Keele researchers playing vital role in UK Government’s North Sea Energy Transition Deal
A research collective co-founded by Keele University is playing a crucial role in a Government-backed scheme to make energy generation in the North Sea more environmentally friendly.
The GeoNetZero Centre for Doctoral Training (CDT) is a collaboration of UK universities and industry partners led by Heriot Watt University in Edinburgh. It was founded last year to support doctoral researchers working on critical research in the energy sciences by providing funding to support 48, four-year PhD studentships spread over a seven-year period.
The group’s research has been given a major endorsement after the UK Government included them in its North Sea Energy Transition Deal. The Government will work with researchers across the GetNetZero CDT to provide the knowledge, skills and training to underpin the UK’s net-zero energy transition in the North Sea.
In Keele’s case, the CDT currently funds three PhDs, with contributions from Keele, which focus on research into Carbon Capture and Storage (CCS) - storing CO2 in liquid form in the subsurface of the seabed. CCS solutions require a rock that will hold the CO2 (a reservoir), a rock overlying the reservoir that will stop CO2 leaking to the surface (the seal), and a structure called a trap in which the liquid can pool within the reservoir.
Keele’s researchers, based in the School of Geography, Geology and the Environment, will look at sediments from large arid environments like deserts, which can make good CCS reservoirs when they are preserved. They will study the way in which these sediments interact with those of other environments around them, how the different sediments are deposited and the ways in which they become preserved in the subsurface, and hence the way in which they could make good CCS traps.
Dr Stuart Clarke, who leads the Keele component of the CDT said: “The applications of this project are the rocks in the subsurface of the Southern North Sea. They have been, and still are, the source of much North Sea gas, but they now offer the potential to be CCS solutions also.
“Understanding how arid environments work and the sediments they deposit, and how climate change effects the deposition and preservation of sediment from arid environments has been a long-standing research focus for Keele’s Basin Dynamics Research Group, and this work builds upon that strong foundation.”
Professor Chris Fogwill, Director of Keele’s Institute for Sustainable Futures added: “The GeoNetZero North Sea project highlights Keele’s position as being right at the heart of the UK’s energy revolution.
“We have just completed the first trial of green hydrogen in a domestic gas grid, HyDeploy, showing how the world can cut carbon from our homes and offices. We have ignited a flame of clean energy research which has grabbed the world’s attention. Keele is also home to Europe’s Smart Energy Network Demonstration project SEND - a £15million energy research and innovation hotspot, leading the way into a zero-carbon future.”

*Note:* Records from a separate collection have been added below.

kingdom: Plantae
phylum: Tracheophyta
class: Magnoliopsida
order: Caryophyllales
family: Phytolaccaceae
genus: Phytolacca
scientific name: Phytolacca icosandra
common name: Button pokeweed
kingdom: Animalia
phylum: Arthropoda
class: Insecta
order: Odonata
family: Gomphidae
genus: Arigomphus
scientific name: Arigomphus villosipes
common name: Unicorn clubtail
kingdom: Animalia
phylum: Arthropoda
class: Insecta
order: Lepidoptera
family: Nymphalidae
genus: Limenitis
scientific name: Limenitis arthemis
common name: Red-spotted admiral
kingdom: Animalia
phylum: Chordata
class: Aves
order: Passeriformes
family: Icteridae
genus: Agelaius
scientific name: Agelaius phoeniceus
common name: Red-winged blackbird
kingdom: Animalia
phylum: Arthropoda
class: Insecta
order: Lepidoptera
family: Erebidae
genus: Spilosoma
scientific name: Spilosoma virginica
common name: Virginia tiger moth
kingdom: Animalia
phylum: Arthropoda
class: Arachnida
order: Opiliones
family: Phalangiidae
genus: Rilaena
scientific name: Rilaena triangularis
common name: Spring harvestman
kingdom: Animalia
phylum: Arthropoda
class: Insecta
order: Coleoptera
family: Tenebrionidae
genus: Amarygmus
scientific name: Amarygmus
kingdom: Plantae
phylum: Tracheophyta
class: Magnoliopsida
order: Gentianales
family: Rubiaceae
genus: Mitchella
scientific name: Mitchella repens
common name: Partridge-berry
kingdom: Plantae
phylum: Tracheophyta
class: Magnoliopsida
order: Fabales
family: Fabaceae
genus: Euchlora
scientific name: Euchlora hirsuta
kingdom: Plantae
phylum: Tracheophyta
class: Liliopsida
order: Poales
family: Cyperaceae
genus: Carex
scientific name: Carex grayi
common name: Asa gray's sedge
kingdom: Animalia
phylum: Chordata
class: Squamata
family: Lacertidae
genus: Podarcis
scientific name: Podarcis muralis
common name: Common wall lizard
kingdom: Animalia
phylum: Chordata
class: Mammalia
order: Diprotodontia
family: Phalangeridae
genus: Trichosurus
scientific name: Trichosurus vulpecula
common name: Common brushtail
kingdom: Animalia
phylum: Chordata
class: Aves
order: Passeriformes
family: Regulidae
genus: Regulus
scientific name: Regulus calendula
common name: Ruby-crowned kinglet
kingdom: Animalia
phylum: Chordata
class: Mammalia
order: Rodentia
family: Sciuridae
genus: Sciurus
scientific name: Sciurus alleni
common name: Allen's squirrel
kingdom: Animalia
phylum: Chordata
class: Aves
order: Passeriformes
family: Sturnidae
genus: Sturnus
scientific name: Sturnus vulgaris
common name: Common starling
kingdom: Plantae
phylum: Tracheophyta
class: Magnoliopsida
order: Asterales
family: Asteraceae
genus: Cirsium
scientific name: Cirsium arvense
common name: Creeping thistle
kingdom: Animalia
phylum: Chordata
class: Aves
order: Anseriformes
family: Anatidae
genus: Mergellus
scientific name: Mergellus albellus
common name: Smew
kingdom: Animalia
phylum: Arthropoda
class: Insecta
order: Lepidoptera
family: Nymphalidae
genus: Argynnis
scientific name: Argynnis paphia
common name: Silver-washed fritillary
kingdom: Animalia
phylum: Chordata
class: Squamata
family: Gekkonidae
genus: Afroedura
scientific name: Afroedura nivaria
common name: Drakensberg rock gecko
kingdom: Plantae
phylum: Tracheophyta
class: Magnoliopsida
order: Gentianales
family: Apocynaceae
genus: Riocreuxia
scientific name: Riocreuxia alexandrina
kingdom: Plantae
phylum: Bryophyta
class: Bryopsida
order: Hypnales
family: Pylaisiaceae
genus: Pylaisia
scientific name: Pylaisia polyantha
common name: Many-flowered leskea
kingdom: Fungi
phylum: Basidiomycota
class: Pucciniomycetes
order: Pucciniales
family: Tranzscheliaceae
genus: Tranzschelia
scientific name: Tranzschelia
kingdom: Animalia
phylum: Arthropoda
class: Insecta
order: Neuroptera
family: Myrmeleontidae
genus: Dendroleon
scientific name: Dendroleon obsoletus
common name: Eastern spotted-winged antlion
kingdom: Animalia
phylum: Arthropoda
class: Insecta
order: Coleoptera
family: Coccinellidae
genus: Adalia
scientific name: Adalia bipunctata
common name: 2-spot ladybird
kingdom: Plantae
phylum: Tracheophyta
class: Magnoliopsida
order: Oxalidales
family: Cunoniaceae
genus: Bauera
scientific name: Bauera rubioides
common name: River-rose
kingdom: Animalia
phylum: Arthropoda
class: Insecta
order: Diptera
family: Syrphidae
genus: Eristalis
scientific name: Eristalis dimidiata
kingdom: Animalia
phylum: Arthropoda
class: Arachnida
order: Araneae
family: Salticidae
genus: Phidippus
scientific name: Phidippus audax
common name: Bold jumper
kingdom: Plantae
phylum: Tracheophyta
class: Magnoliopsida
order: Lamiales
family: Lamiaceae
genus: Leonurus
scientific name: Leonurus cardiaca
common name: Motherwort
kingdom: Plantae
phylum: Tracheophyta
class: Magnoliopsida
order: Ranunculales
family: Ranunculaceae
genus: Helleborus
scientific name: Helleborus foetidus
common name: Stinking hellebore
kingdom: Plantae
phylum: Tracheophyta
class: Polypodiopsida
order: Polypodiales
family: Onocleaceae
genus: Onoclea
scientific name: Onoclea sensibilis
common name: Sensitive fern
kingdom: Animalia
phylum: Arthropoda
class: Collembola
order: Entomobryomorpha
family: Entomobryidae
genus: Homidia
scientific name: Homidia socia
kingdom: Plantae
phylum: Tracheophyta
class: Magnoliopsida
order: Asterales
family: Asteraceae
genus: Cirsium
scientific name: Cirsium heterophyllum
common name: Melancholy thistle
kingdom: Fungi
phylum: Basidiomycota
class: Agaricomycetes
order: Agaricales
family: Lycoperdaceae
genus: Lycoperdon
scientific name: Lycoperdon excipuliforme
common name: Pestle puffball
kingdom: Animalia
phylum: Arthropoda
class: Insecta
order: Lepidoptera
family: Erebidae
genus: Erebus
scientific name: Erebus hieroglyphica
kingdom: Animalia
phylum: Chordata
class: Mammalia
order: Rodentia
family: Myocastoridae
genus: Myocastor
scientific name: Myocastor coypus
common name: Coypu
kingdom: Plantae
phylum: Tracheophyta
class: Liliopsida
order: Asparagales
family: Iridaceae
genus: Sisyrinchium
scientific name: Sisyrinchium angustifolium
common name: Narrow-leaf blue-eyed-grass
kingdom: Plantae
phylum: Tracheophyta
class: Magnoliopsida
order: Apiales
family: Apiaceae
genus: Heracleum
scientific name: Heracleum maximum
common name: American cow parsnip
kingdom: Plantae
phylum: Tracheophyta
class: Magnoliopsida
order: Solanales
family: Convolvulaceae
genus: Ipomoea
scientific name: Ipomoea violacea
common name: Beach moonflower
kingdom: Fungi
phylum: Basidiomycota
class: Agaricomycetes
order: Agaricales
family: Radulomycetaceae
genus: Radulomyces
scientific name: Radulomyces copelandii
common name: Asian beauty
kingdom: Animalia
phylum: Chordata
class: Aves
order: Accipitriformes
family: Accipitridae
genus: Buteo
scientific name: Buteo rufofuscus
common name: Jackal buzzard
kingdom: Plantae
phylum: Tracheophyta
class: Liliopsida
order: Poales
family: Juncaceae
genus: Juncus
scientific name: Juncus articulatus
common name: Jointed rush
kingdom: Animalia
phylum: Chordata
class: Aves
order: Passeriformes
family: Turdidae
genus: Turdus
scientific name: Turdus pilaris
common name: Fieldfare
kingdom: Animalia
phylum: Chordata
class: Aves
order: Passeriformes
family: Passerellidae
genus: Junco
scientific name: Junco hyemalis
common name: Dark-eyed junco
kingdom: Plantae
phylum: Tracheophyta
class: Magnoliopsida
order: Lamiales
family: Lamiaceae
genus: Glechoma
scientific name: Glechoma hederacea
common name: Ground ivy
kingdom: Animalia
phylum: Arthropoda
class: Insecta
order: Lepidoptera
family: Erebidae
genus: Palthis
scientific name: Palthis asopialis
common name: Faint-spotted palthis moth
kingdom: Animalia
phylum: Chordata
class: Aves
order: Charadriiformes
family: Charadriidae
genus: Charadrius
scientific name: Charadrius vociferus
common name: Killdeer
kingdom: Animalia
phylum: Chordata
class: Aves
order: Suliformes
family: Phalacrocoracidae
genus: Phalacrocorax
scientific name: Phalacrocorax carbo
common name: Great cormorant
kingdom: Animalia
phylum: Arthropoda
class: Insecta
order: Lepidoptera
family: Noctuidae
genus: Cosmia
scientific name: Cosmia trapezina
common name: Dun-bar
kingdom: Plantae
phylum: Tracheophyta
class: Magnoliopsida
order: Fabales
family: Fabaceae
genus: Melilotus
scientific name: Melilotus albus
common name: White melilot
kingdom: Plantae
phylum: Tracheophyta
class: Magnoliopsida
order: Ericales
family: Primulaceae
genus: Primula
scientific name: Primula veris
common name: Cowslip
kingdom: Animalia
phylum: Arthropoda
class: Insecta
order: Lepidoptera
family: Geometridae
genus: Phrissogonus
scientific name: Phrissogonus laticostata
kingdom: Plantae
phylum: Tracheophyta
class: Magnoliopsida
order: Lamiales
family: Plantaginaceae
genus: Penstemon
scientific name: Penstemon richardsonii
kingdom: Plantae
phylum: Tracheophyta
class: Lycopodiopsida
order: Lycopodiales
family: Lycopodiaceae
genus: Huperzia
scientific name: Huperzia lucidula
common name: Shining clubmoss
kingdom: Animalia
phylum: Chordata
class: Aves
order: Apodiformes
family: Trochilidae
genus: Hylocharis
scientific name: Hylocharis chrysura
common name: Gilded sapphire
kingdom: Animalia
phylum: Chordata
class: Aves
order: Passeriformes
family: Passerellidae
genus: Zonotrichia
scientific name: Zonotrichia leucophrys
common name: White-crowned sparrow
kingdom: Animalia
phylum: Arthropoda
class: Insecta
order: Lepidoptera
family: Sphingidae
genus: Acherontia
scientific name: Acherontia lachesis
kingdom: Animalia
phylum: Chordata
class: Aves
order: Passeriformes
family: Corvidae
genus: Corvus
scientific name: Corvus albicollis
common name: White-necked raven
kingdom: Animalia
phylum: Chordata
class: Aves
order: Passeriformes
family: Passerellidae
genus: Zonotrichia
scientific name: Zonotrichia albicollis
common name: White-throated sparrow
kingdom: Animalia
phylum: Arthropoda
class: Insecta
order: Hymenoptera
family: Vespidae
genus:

Academic Director of the GNZ CDT, Professor John Underhill from Heriot-Watt University, said: “I am absolutely delighted that the GeoNetZero CDT forms a key part of the UK Government's North Sea Tradition Deal (NSTD) that was announced this week. It is a testament to the merits of pan-UK collaboration across the sector and of which Keele is a valued partner. The GeoNetZero CDT places environmental geoscience undertaken at the very heart of the effort to deliver the Energy Transition in general and the challenge to meet the UK's net zero emission targets in particular.”